What I found most interesting about She Wore Only White, was that the author, Dorthe Binkert, was actually inspired to write this story based on a newspaper article that was originally written in 1904 and then republished in 2004 about an actual “Lady in White” who was a stowaway on the ship that is named in the story. Even though the journalists were never able to find out this woman’s true story, Binkert obviously felt compelled to create one for her more than 100 years later.
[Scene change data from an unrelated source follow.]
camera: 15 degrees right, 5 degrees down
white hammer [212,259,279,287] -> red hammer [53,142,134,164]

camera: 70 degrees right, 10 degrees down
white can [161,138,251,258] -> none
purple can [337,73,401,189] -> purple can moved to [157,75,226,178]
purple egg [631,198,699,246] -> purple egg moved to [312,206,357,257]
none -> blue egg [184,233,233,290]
Binkert was obviously most focused on the lives of those that were traveling with the highest of standards, as the entire novel focuses on the lives of those in first-class. There are only a few mentions of the second-class passengers and the steerage passengers. It felt as though the descriptions of the steerage passengers were included only to show the stark contrast in conditions between them and the first-class. (This does not include your “Titanic type” of first-class-passenger-meets-steerage-passenger-and-they-fall-in-love story.) Instead we are thrown head-first into the lives of these passengers and we only experience them in a very short time frame — only the days that they are on board the ship.
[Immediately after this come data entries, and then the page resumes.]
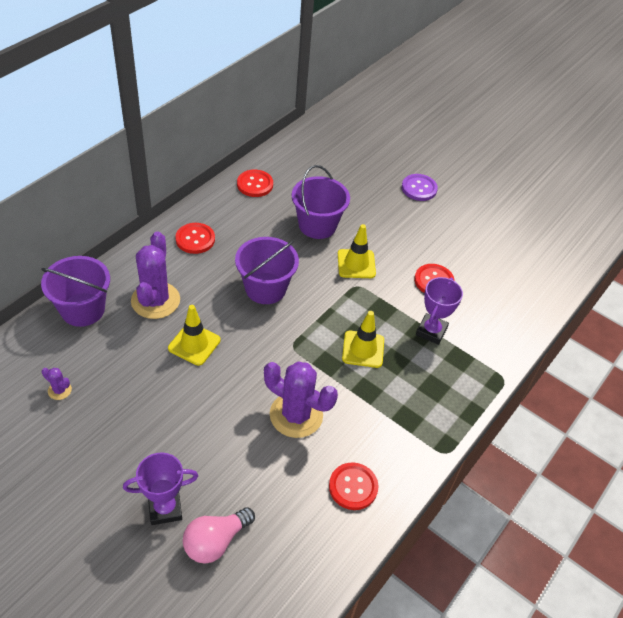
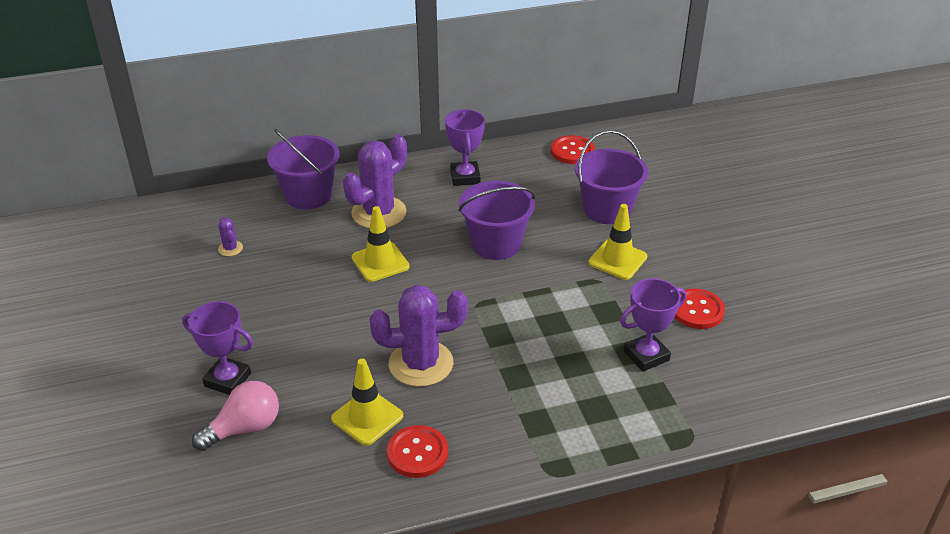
camera: 40 degrees right, 10 degrees down
red button [175,223,215,254] -> purple trophy [445,109,485,186]
pink light bulb [183,507,255,563] -> pink light bulb turned 150 degrees clockwise [192,381,279,451]
purple cactus [264,361,338,438] -> purple cactus turned 75 degrees counterclockwise [369,285,468,387]
yellow traffic cone [342,311,384,368] -> yellow traffic cone moved to [331,359,403,446]
purple button [402,174,438,201] -> none

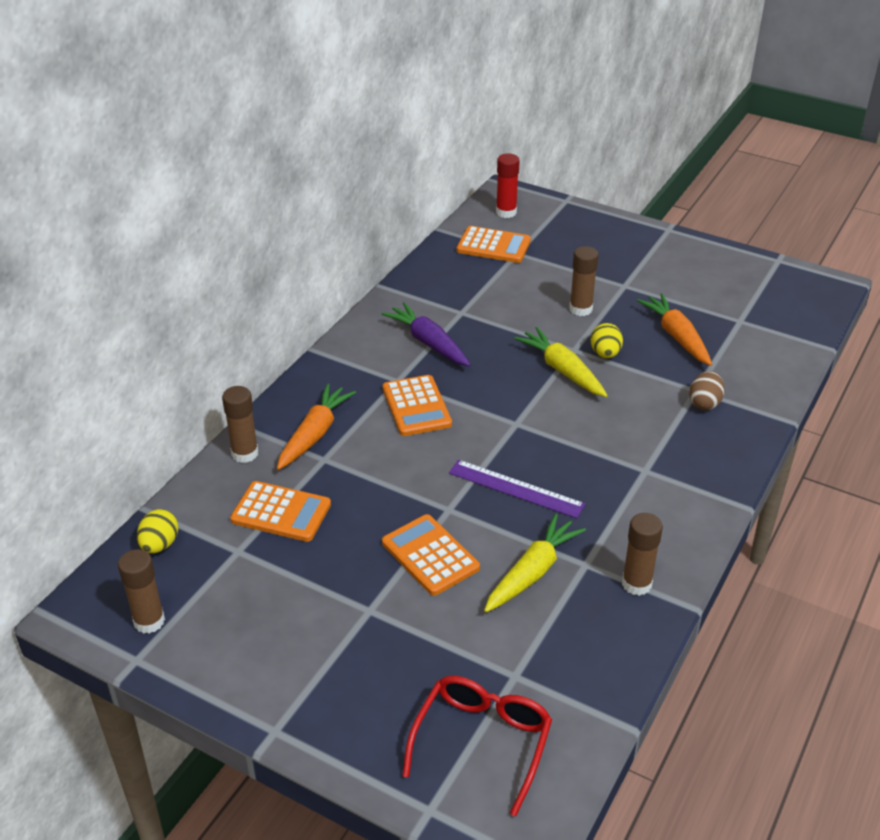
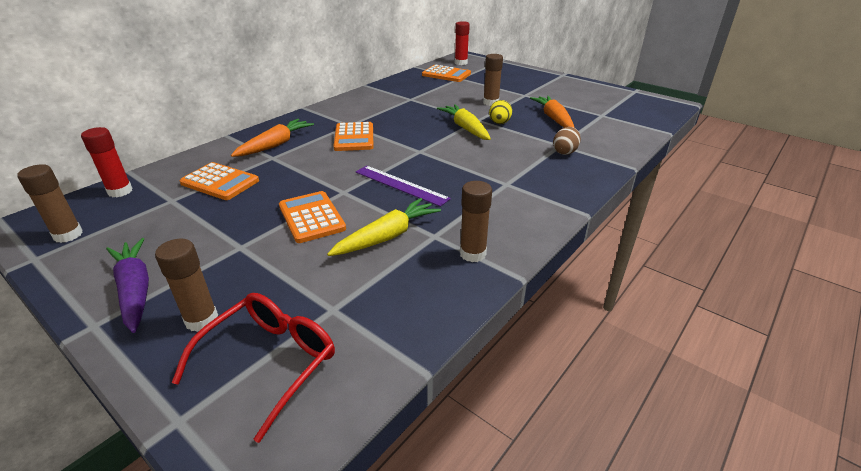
camera: 10 degrees right, 5 degrees down
yellow egg [137,509,179,553] -> red glue stick [81,127,133,197]
brown glue stick [222,386,259,463] -> brown glue stick moved to [155,239,218,332]
purple carrot [382,302,471,366] -> purple carrot moved to [106,238,149,333]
Having such a short amount of time to get to know these characters left me wanting to know more about them in the end. I was very curious as to the resolution of all of them. Another part of the novel, the Prologue and the Epilogue were actually not told from the perspectives of any of the first-class passengers that we meet through the rest of the story. This once again left me wanting more from the author and left me with so many more questions that I had hoped would be answered during the Epilogue.

Despite these unanswered questions in She Wore Only White, I felt that the story actually flowed very well, even with all of the differing perspectives. It truly felt as though the reader is on the ship with the passengers and is meeting them one by one each day and then coming back upon certain characters as we learn more about them. I found She Wore Only White to be a fascinating read. I enjoyed getting to know each person aboard the ship and wanted to get to know each of  them a little better.
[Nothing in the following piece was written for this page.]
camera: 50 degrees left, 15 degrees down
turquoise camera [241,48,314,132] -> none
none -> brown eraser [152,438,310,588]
I don’t want to give anything away about the ending of She Wore Only White, so all I will say is that this novel will definitely make you think about these people’s lives and your life as well, and the choices that we must make. It is an easy read, although I’m sure there are things that other readers might feel are lacking. Some of these things might include the lack of depth of character for those other than Valentina and Henri. Again, I believe that this is simply because we are only given 9 days out of the entire lives of these people…just as though you (the reader) are meeting them on a cruise ship: you get snippets and then never see that person again once the voyage is over.

She Wore Only White is another great historical fiction novel that I have come across, and I am very impressed with the work of the translator, Lesley Schuldt, for keeping the flow and feelings that were originally created by Dorthe Binkert.